I struggled against the obvious truth. I went back to Forest and asked if there was any chance they would allow us to use Tomichi even with the risk. No. Their risk sensitivity for event permits is the maximum. And honestly, I have a lot of respect for how unstable much of the rock in this part of the Sawatch Range really is. It's rotten, decayed granite. Part of the reason we love it is that it's so raw and rugged.

The event can't happen this year if we can't use Tomichi. There isn't an obvious good alternative, and we don't have time to plan for a new course. Can a person push a bike over that slide? Yes. I know they can because my friend Alex told me about encountering it on a bikepacking trip. He found it sketchy, but he got across. That doesn't matter though; as long as Forest thinks it's dangerous, we won't be able to use it.

Will they fix it? I'm not holding my breath. Fixing/stabilizing it will be expensive and dangerous as hell. And at the end of the day, it's a jeep trail. Sure, it's nice to have if you're a jeeper, moto rider, hiker, or mountain biker. But it's not like a highway. Only a small percentage of the population will ever even see it. It's 100% a recreation route. Not used to deliver any goods or services.

When all of this became clear to me it made me really sad. The Canyon Creek Trail has been part of the Vapor Trail 125 since 2008. The course since then is perfect. It's a large part of what made the event great. To me it was a given that we should keep using it. Different people have suggested changes over the years, from small to large. My response has always been why the hell would we change it? The course is amazing.

But now it's not viable without major changes. The event doesn't need to die, but without a bunch of creative work it might.

Impermanence.

People and animals get old, get sick, die. Marriages suffer infidelity and fail. Brick and mortar crumble. Forests burn. Rocks fall.

Things are not permanent.

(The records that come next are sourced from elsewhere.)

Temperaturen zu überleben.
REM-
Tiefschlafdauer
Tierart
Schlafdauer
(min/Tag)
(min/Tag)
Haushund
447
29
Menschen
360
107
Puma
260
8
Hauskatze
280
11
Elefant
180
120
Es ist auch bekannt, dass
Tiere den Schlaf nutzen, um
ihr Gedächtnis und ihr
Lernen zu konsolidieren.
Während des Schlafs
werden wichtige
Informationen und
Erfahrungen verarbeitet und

Even if we want them to stay the same, they don't. That is not the nature of existence. The nature of existence is transient, evanescent, inconstant.

What Buddhism teaches is that this craving for permanence, among other things, makes us suffer. To stop the suffering, first get in touch with what it actually is that is making you suffer, then stop the craving. Acceptance is the end of craving. Understand it and accept it. The more you fight it the more unhappy it makes you.

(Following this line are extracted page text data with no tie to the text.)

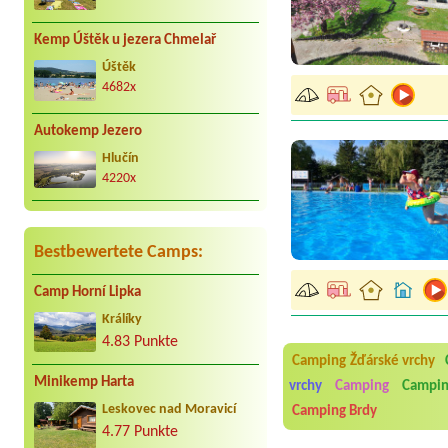
Kemp Úštěk u jezera Chmelař
Úštěk
4682x
Autokemp Jezero
Hlučín
4220x
Bestbewertete Camps:
Camp Horní Lipka
Aneta Melicharová
***
Králíky
Byli jsme zde v týdnu od 2
4.83 Punkte
utěrky, což při množství n
velice zklamalo byl celode
Camping Žďárské vrchy
jak na pouti- z každého ko
Minikemp Harta
vrchy
Camping
Campin
Jana
*****
Leskovec nad Moravicí
Camping Brdy
Chtěli jsme být týden,byli
4.77 Punkte
super. Restaurace s jídlem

I'm obviously no Buddhist scholar, but I have taken comfort in understanding some of what makes this painful. It's not just that I won't have the experience of another wonderful Vapor Trail 125 this year, that I won't see many of the family of riders and supporters that have come to be an important part of my life in September. That is hard, and it makes me sad. But what's really hard is that something that was, no longer is. I had no real awareness of how attached I was to the idea that we have this event that uses this amazing course. But now I am aware. And now I am struggling to accept that our amazing course may never be the same.

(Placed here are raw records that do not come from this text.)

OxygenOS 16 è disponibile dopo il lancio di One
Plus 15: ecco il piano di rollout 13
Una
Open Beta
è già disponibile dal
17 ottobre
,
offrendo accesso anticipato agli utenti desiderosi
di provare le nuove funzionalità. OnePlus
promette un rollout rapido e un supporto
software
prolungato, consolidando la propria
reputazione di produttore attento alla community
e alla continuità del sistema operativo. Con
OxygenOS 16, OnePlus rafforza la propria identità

The knowledge that I will be working to re-imagine the course with Shawn and Earl (and hopefully some younger folks) is helping. The fact that so many people are sharing my sadness and disappointment is helping. It's going to be OK. We're going to work hard to create a new course that will hopefully not leave anybody missing the old one.

Let's all really appreciate the memories that we have of so many great Vapor Trail 125s on that amazing course. Maybe we never get to use it again, but let's honor it with our memories.

2018 has already been a year of Impermanence. This silly little rock slide is nothing compared to the fires, floods, social and political disruptions, and wars that rock the planet. It's a damned bike race after all. We're not curing cancer. But it's always hard when your world changes, and you just want it to change back.